Wednesday, July 31, 2024

mmmmcdxv

The Tragic Life of Doug the Dove

I ask the birds to go away,
say we can play another day.

(Yet all my birds stay grounded tight
with wingless waddles on the roof.)

This message isn’t erudite.
It lays the groundwork for a flight

map to a city filled with love’s potential.
As metaphor, enter our dove

who wears a pair of boxing gloves,
which rather than just pull a punch

give a pigeon pal a distinct shove
right off the rooftop fire escape.

Down and down that pigeon fell,
“I hope into the depths of hell,”

said Doug the dove, “It’s getting late,
and that was just a bad bird’s fate.”

He’d look his bird girl in the face
if only she’d not turned away

and waddled to the other side
of their fair rooftop garden place,

a lush love nest, oh, it had been
for those two lovebirds filled with pride.

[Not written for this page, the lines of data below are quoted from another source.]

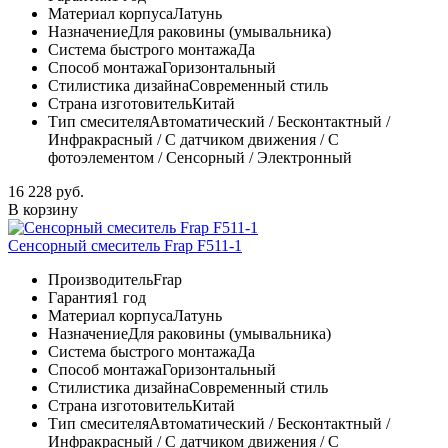
Материал корпуса
Латунь
Назначение
Для раковины (умывальника)
Система быстрого монтажа
Да
Способ монтажа
Горизонтальный
Стилистика дизайна
Современный стиль
Страна изготовитель
Китай
Тип смесителя
Автоматический / Бесконтактный /
Инфракрасный / С датчиком движения / С
фотоэлементом / Сенсорный / Электронный
16 228 руб.
В корзину
Сенсорный смеситель Frap F511-1
Производитель
Frap
Гарантия
1 год
Материал корпуса
Латунь
Назначение
Для раковины (умывальника)
Система быстрого монтажа
Да
Способ монтажа
Горизонтальный
Стилистика дизайна
Современный стиль
Страна изготовитель
Китай
Тип смесителя
Автоматический / Бесконтактный /
Инфракрасный / С датчиком движения / С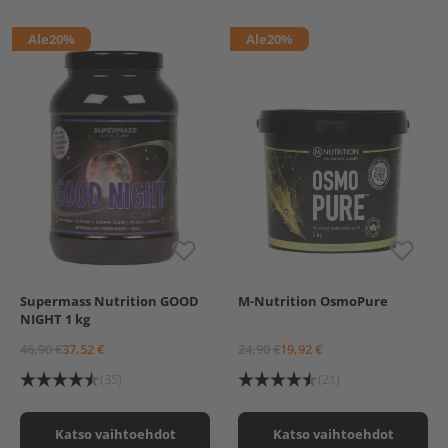
Ale
20%
Ale
20%
Supermass Nutrition GOOD
M-Nutrition OsmoPure
Chocolate Dream
2 kg
NIGHT 1 kg
Vanilla Ice Cream
46,90 €
37,52 €
24,90 €
19,92 €
(35)
(21)
Katso vaihtoehdot
Katso vaihtoehdot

Why, just for breakfast they had crepes
and now that it was time for lunch

or right before their oldest pal
the pigeon met his early death

she’d scanned for a spare pair of plates.
“Oh, we’ve got plans, a special date,”

cooed Doug, his beak awash with spittle,
yes, Doug the murderer’s white-whistled din

was hijacked by the grand chanteuse
who broke into a song aimed at their city

with warbles any bird would pity
“Oh callow fowl what horrid riddles

rang sleekly through your sickly-slick beak
into my stupid, stupid heart. Oh, how

you’ve made me all but fall apart just now,”
with those last words she made a bow

that twisted her poor body round
until her killer bird had found

his way into her eye’s periphery
then up she rose most eerily

and twisted back toward the city’s
rooftops over which she then

dramatically soared a while
before the ugly angular swoop

that took her straight down to a stoop,
a landing that would shatter all

her bones, her brains, her wings. That fall
was all old Doug from there’d remember

until he fluttered about death’s embers
muttering something about long lost lovers

and hopes and dreams and scary things
like stabbing, killing and maiming wings

of birds he’d known with no excuse
but for the trauma of his youth.

And as a chick Doug was a bird
of means. He’d truly had it all.

He’d come from such a legacy that word
was confident he’d be the greatest.

Any bird that walked next day down lovers’ lane
would see in massive font upon the Birdnews

cover, from first edition to the latest,
but one headline that read as plain

as day: “The bigger the bird the greater
the fall.” That was it and that was all.